La question de la supplémentation en vitamine D pour renforcer la santé osseuse et prévenir les chutes est de plus en plus débattue. Une étude récente révèle que des doses élevées peuvent ne pas avoir l'effet escompté.
Les enjeux de la vitamine D
Au fil des ans, les os deviennent plus délicats, incitant souvent les personnes âgées à recourir à la vitamine D pour contrer cette fragilité et éviter les accidents. Cependant, le consensus scientifique sur le dosage approprié reste flou et varie d'une étude à l'autre.
Une étude révélatrice
La dernière recherche publiée dans le Jama of Internal Medicine par le Pr Heike Bischoff-Ferrari de l'Hôpital universitaire de Zurich (Suisse) a suivi 200 participants de 70 ans et plus. Les sujets ont été répartis en trois groupes : le premier recevait 24 000 UI de vitamine D par mois, le second 60 000 UI, et le troisième un mélange de 24 000 UI et 300 microgrammes de calcifédiol, une forme de vitamine D qui aide à sa métabolisation.

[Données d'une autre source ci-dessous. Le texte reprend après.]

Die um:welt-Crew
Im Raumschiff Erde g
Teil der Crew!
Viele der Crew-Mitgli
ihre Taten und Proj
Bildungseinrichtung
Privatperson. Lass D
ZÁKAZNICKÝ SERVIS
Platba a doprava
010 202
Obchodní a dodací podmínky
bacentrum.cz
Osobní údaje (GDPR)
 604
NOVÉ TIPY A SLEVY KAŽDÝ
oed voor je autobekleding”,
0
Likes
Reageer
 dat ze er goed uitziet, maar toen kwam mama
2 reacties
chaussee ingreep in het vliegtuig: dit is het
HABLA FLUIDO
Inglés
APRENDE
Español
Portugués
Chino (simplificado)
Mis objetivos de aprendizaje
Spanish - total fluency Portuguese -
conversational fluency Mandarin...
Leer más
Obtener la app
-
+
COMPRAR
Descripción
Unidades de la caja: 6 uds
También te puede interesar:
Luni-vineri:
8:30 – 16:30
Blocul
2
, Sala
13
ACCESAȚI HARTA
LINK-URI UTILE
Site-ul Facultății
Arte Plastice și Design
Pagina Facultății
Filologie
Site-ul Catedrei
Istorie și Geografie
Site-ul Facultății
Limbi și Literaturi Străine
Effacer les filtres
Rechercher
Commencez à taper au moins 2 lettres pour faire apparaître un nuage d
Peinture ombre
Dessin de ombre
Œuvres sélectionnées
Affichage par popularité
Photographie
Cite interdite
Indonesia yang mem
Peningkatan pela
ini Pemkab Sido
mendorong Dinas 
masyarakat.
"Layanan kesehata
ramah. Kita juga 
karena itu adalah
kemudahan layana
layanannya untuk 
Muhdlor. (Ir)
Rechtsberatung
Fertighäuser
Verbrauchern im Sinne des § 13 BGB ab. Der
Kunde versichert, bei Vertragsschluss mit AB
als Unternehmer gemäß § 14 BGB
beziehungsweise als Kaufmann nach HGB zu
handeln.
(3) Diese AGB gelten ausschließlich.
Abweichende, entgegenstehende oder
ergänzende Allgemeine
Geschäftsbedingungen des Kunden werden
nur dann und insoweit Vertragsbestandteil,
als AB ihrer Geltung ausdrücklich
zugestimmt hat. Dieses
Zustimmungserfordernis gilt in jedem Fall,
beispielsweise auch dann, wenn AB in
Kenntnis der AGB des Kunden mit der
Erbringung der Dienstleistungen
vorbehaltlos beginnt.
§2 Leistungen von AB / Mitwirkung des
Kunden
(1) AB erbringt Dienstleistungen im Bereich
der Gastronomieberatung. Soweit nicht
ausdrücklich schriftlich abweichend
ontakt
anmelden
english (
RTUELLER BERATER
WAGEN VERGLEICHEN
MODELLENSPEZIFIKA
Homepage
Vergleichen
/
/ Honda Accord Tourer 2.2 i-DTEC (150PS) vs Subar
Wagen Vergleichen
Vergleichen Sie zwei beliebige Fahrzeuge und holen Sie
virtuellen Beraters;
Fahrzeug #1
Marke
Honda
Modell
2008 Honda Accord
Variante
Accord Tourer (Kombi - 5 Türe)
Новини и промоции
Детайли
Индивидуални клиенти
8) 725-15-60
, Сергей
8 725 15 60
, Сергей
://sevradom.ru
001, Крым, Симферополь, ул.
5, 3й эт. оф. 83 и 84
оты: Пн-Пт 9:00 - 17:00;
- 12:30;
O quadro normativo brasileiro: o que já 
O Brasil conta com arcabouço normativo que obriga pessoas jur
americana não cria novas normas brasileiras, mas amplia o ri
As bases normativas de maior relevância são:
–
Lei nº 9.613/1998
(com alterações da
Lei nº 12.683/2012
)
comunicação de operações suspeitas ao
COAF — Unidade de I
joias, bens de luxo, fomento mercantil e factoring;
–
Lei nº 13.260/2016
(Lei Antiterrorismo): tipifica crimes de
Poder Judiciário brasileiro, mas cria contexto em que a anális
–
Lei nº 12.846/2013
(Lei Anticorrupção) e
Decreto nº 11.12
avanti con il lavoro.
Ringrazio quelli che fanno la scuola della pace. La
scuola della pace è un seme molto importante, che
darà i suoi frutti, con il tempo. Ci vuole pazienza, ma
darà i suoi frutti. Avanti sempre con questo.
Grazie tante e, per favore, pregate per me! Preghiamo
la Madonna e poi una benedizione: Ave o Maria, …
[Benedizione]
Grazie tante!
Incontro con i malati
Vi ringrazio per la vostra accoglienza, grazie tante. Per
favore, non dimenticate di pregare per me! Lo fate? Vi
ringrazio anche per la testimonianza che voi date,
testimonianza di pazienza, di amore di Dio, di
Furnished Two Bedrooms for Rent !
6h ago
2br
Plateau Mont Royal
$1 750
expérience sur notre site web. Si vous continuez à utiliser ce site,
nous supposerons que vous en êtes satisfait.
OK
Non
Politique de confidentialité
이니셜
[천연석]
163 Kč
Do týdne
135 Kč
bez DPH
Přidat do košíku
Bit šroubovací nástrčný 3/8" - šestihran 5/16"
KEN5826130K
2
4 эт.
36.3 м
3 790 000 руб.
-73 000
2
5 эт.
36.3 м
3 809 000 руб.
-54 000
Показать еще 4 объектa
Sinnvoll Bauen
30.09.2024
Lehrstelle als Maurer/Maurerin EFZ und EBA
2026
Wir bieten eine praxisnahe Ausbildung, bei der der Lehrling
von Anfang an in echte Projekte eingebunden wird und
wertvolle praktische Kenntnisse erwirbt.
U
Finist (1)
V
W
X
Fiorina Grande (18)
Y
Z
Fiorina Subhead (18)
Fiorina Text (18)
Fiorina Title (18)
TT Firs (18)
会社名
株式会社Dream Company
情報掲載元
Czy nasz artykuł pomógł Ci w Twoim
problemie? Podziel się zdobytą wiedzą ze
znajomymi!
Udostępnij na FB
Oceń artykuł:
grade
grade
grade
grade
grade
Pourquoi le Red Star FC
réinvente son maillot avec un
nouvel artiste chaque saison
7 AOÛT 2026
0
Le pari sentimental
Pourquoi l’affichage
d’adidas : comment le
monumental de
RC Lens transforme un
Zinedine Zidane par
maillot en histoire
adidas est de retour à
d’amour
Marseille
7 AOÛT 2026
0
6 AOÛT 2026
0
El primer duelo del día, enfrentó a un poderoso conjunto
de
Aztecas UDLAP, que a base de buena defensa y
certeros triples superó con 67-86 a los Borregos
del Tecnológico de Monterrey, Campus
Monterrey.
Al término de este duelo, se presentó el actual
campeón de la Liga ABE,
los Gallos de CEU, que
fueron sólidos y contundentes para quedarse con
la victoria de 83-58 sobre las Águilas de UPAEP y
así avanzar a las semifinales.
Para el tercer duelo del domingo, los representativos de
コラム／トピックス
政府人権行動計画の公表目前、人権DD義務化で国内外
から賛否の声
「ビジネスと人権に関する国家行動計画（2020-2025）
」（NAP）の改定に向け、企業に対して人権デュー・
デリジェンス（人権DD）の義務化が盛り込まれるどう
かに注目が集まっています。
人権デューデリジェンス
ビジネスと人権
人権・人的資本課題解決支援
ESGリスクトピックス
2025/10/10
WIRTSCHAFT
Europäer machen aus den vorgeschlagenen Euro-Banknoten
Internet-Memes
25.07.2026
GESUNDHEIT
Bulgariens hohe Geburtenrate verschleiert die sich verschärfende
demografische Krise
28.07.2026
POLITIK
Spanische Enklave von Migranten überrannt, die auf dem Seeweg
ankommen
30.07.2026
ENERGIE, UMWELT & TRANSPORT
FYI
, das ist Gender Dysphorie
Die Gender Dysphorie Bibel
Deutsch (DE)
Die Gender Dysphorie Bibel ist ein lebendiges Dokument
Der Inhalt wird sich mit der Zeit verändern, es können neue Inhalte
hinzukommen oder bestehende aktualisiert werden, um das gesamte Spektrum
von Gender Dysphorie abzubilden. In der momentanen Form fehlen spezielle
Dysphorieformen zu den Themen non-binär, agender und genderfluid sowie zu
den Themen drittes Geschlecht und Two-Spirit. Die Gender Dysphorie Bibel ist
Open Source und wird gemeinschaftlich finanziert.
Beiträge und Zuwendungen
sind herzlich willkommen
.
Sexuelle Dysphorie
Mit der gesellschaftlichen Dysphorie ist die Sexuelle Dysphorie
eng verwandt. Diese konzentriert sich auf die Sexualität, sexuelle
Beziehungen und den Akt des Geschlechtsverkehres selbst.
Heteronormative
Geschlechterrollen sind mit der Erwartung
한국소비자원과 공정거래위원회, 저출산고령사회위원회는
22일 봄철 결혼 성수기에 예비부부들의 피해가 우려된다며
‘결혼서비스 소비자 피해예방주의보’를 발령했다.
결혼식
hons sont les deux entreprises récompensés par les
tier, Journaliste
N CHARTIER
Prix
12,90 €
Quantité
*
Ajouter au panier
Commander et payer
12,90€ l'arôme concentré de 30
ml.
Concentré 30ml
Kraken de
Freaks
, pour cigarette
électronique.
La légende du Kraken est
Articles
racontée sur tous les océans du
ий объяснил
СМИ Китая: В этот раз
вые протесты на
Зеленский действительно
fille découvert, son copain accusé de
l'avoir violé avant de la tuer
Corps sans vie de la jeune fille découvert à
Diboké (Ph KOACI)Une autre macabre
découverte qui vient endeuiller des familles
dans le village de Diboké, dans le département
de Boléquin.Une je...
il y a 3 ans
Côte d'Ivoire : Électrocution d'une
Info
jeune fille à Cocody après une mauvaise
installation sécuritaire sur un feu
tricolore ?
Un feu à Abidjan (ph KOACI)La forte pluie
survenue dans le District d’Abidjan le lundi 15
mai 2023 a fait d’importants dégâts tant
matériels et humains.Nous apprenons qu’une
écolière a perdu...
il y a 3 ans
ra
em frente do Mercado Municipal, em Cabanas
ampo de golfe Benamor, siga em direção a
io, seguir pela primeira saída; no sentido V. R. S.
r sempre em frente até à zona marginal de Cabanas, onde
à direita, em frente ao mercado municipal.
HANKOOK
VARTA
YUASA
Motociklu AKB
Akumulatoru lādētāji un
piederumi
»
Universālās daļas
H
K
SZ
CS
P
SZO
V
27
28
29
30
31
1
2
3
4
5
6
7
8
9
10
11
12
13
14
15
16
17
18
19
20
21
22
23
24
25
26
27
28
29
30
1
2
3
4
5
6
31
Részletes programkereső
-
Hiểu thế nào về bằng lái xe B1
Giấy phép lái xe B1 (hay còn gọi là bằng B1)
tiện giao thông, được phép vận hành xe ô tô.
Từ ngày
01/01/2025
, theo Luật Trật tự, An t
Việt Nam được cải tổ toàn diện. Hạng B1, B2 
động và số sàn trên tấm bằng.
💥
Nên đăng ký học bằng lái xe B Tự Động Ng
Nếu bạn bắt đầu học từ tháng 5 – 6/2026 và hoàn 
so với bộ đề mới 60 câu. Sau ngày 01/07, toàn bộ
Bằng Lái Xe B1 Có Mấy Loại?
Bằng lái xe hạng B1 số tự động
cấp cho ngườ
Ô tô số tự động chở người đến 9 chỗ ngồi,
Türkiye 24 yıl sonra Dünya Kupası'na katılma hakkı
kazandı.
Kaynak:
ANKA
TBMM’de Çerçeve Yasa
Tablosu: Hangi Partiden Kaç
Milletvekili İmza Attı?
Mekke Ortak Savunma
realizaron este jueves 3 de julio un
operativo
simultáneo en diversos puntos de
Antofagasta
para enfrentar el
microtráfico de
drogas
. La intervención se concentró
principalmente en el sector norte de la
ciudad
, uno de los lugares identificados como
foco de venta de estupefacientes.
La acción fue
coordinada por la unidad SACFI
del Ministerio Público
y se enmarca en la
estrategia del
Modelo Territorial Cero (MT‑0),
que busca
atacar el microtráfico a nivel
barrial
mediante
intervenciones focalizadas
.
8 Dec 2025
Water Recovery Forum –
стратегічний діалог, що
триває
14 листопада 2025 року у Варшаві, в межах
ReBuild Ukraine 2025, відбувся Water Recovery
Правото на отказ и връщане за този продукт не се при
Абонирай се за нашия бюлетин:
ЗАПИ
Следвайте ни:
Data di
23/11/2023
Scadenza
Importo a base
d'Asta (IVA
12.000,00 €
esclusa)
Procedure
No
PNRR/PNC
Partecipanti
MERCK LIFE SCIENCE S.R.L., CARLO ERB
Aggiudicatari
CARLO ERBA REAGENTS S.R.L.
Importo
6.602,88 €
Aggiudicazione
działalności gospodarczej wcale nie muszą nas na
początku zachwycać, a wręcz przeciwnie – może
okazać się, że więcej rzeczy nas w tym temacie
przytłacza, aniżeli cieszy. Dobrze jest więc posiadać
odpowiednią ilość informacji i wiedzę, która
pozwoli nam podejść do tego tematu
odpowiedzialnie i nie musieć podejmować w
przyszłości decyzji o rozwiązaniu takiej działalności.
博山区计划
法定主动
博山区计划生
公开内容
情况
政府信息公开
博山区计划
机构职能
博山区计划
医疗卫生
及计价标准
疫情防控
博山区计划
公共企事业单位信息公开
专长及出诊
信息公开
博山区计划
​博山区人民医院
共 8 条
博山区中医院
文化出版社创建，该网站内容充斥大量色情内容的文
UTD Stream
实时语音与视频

Les résultats ont été surprenants. Le groupe recevant 24 000 UI a présenté un taux de chutes de 48 %, contre 66,5 % pour les autres. Il a également montré une force musculaire supérieure dans les membres inférieurs, ce qui contribue à une meilleure protection contre les chutes et fractures.
Une fenêtre de possibilité
Les chercheurs en concluent qu'il existerait une "fenêtre" optimale pour les niveaux de vitamine D, favorisant ainsi la santé musculaire et osseuse. En dehors de cette plage, les risques de chutes demeurent élevés.